Performer:
The Doobie Brothers
Songwriter:
Patrick Simmons
Original Release: Minute By Minute
Year: 1978
Definitive Version: Farewell Tour, 1983. I joined Steamer Lane Breakdown and Slat Key
Soquel Rag on my iTunes. I love how they roll into each other, and to me,
they’re inseparable. For the purposes of this here list, however, they’re
separate songs.
Like a lot of people, I had
been something of a fan of The Doobie Brothers in the mid-Seventies. I bought
Stampede, Takin’ It to the Streets and Best of the Doobies and listened to them
all fairly regularly. However, we parted company at Livin’ on the Fault Line,
which had nothing to which I could connect.
After that, they descended
into middle-of-the-road pablum. But when I head that the Doobies were going to
break up and embark on a farewell tour in 1982, I had to go. Mike decided to
tag along. The concert was scheduled for August, about a week before I was
about to head off to college, and it would be the first concert I attended
without adult supervision.
The concert was held at
Blossom Music Center, which was Cleveland’s outdoor amphitheater in Cuyahoga
Falls. Mike and I could afford only the $10 general-admission tickets, so we
had to get there early to get a decent spot on the lawn. Mike drove his mom’s
Dart, and I think we arrived at least an hour before the show started.

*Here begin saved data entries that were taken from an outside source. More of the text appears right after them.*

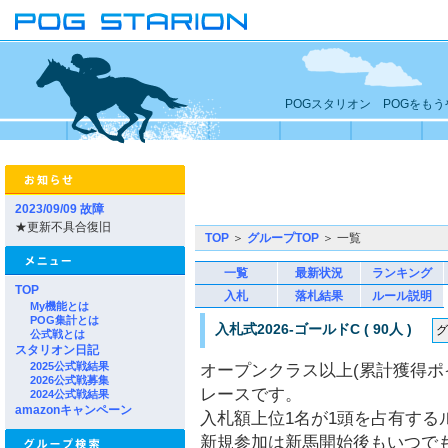
POGスタリオン POGをも
2023/09/09 故障
★更新不具合復旧
TOP
＞
グループTOP
＞ 一覧
一覧
最新状況
ランキング
TOP
入札
落札結果
ルール説明
My機能とは
POG集計とは
入札式2026-ゴールドC ( 90人 )
公式戦とは
スタリオン日記
2025公式戦結果
オープンクラス以上(累計獲得ポイ
2026公式戦募集
レースです。
2024公式戦結果
amazonキャンペーン
入札額上位1名が1頭を占有する
新規参加は新馬開始後もいつで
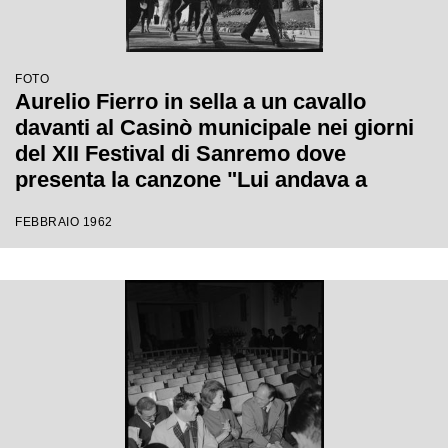
FOTO
Aurelio Fierro in sella a un cavallo
davanti al Casinò municipale nei giorni
del XII Festival di Sanremo dove
presenta la canzone "Lui andava a
cavallo"
FEBBRAIO 1962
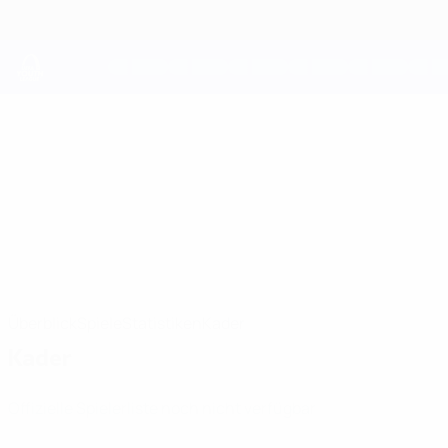
Direkt
zum
Hauptinhalt
UEFA Youth League
Jelgava
FS Jelgava UEFA Youth League 2026/27
LVA
Überblick
Spiele
Statistiken
Kader
Kader
Offizielle Spielerliste noch nicht verfügbar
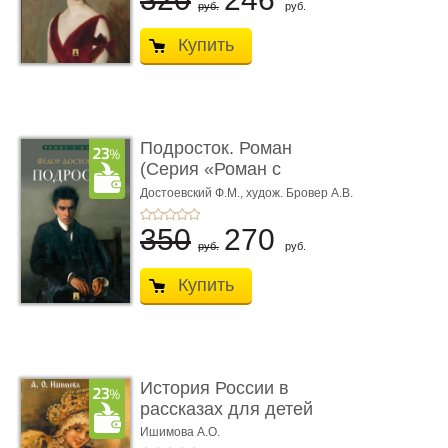
руб.
руб.
Купить
Подросток. Роман
(Серия «Роман с
книгой»)
Достоевский Ф.М.,
худож. Бровер А.В.
350
270
руб.
руб.
Купить
История России в
рассказах для детей
Ишимова А.О.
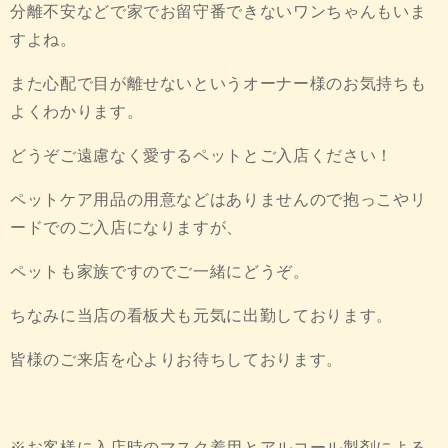
分離不安などで家でお留守番できないワンちゃんもいま
すよね。
また心配で目が離せないというオーナー様のお気持ちも
よくわかります。
どうぞご遠慮なく愛するペットとご入店ください！
ペットケア用品の用意などはありませんので抱っこやリ
ードでのご入店になりますが、
ペットも家族ですのでご一緒にどうぞ。
ちなみに当店の看板犬も元気に出勤しております。
皆様のご来店を心よりお待ちしております。
※お客様に入店時のマスク着用とアルコール製剤による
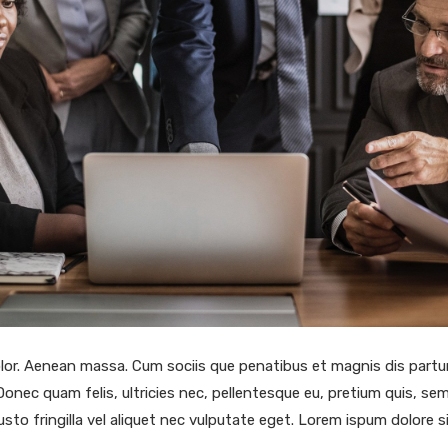
or. Aenean massa. Cum sociis que penatibus et magnis dis partu
Donec quam felis, ultricies nec, pellentesque eu, pretium quis, s
sto fringilla vel aliquet nec vulputate eget. Lorem ispum dolore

We got a good spot, midway
up the hill and just left of center stage, but we ended up in the middle of the
makeout section of the lawn, apparently. We had couples all around us in
various positions of gropage, which was a little tough for this 18-year-old who
was there with his friend and not his hot, new girlfriend.
Actually, it wouldn’t have
made any difference, because Beth, who didn’t like the Doobies, wouldn’t have let
me go at it as hot and heavy as a few of these folks. She certainly wouldn’t have
let me put my hand down her pants, like this one very hot blonde was letting
her boyfriend do almost right in front of us. Man, what a lucky guy.
Aside from the visual
stimulation, it was an excellent concert, by far the best I’d seen up to that
point and still possibly in my top 10. The Doobies played as though it really
was their final hurrah. (It wasn’t, of course, although, they never rekindled
the magic from the Seventies.)
They played for
three-and-a-half hours and did everything off Best of the Doobies I & II. They
played a rollicking version of Steamer Lane Breakdown, which I had come to know
from the bumpers to NFL games on CBS, that featured a wild pedal steel guitar by
John McFee. The ONLY thing they didn’t play, as it turned out, was my favorite
Doobies song, which is still to come.
After the final notes of
China Grove, Mike and I got involved in what we later called the World’s
Largest Traffic Jam. Memory being what it is, the details might be off, but my
recollection is that it took us nearly two hours just to get out of the Blossom
parking lot. It was a ceaseless line of unmoving red taillights. Further
experiences at outdoor amphitheaters where the parking crews head home after
everyone gets into the lot, led me to conclude that I might be exaggerating the
time we spent idling on the gravel of Blossom’s parking lot only marginally.
The horrendous exit didn’t
damper the evening though. We had a great time—I really felt free of parental
restraint and on my own for the first time—and after I got to Wabash and saw
that the final Doobies show was going to be aired on cable TV, I had to tape
it. And this time, I wasn’t surrounded by couples in various throes of passion.